Rather than dealing in the objective facts of Colette’s biography, I want, instead, to convey, as completely as I can, my understanding of her subjective experience, through the medium of her body, the outward manifestation of her inward self. Poses and gestures, and indeed all of the other elements in a sculpture or painting, are meant to express a state of mind or emotion, especially those states which recur and are therefore most characteristic of Colette.
I hope that my work, with its admittedly peculiar single-mindedness, impinges on other issues as well, most especially the problematical history of male representations of women. The privileging of the “male gaze” and the objectification of women in Western image making seems, to me, to be the consequence of a process of generalization in which representations of women are rendered as stereo- (or arche-) types. By being as specific as I possibly can be, I want to counteract this pernicious generalizing impulse, so that the result is not one more depiction of “Woman”, or even a statement concerning “women” as a class. I make no claim to any knowledge of “women.” and doubt that such “knowledge” can be anything more than a chimera of prejudicial thinking Rather, my ambition is to confront the viewer with an evocation of an individual, one I know very well, who happens to be a woman (as I happen to be a man). In certain pieces, Colette’s gender is thematically important, even central; in other pieces, it’s not significant at all. Can the male desire to make images of women, which seems so deeply rooted (in our culture, at least), be redeemed in this fashion? I don’t know, but it seems worth trying.
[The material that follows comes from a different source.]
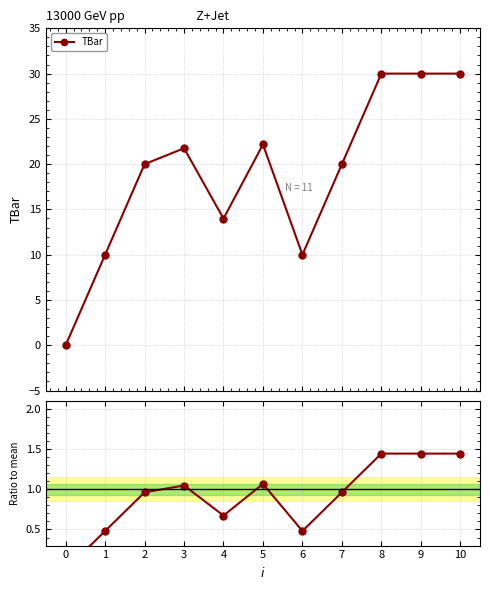

At how many categories does at least one series exceed 3?

10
I’ve recently come to see that one of the themes running through this work is creativity, or perhaps more precisely, creation itself. Colette is doubly a creator, both as a woman, hence pregnancy and birth as recurrent subjects, and as an artist, hence the many pieces dealing with her studio and her life, frustrating, daunting and joyful by turns, within it.
Another element of my work which has only gradually infiltrated my slow-witted mind is how much of myself leaks into the work, no matter how much I want it to be about Colette—paradoxically my portrait becomes an inadvertent self-portrait as well. Although I find this troublesome, I accept it as unavoidable. Incidentally, people sometimes assume the work is a self-portrait by Colette herself, but I have no interest in encouraging that mistake, nifty though it might be as a post-modern stratagem. The work is most definitely a portrait—done by an observer looking at his subject from the outside, getting things wrong and filling in the blanks with his own subjective materials. (Colette saw the inevitability of this from the outset.)
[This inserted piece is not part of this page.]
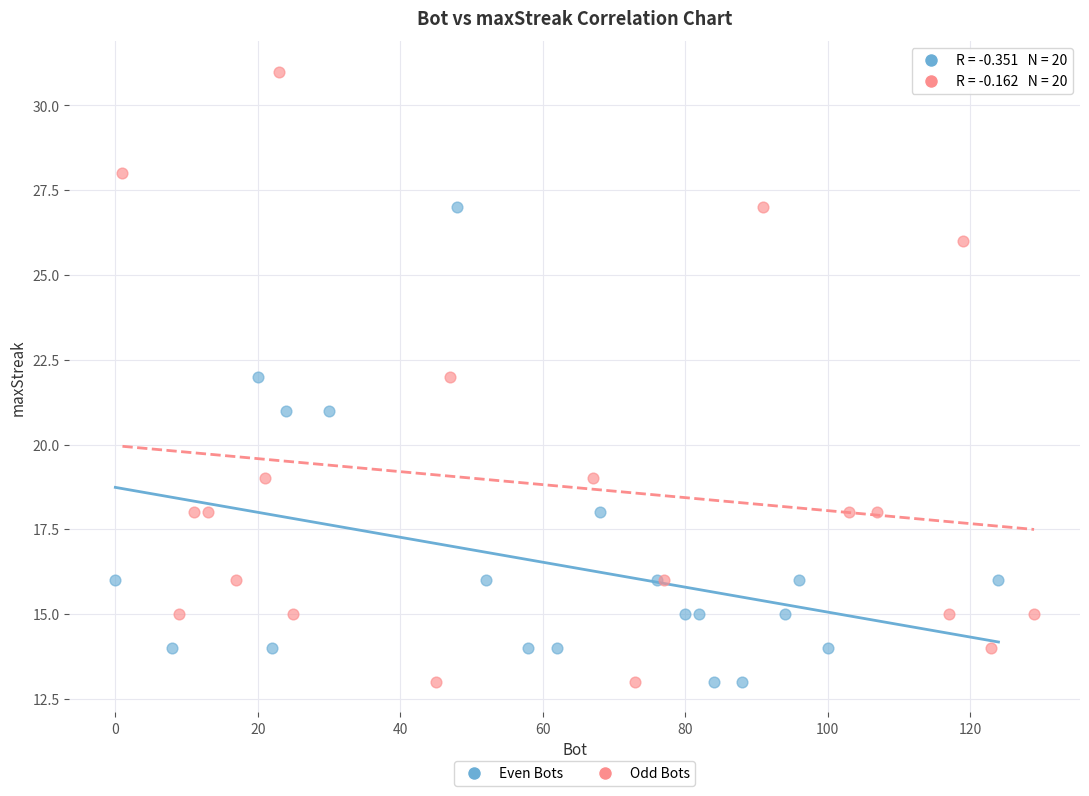

Which series has the widest spread of Y values?

Odd Bots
Other “big ideas”, like questions concerning the limits of representation and our ability to truly know another human being, have occupied my mind intermittently over the years. But, the overwhelming reason I do what I do is ultimately deeply personal, and very simple: Colette is the most significant fact of my life. I can’t think of another subject that could engage me as fully.----Mark Roller
Technical note: Much of my work is most efficiently described as mixed media, because any given piece might include painting, relief, collage, photographs, real objects and be made of combinations of wood, plaster, acrylic gels and modeling pastes, and, in one instance, fiberglass. Some of the figures in the sculptural pieces are plaster body casts of Colette.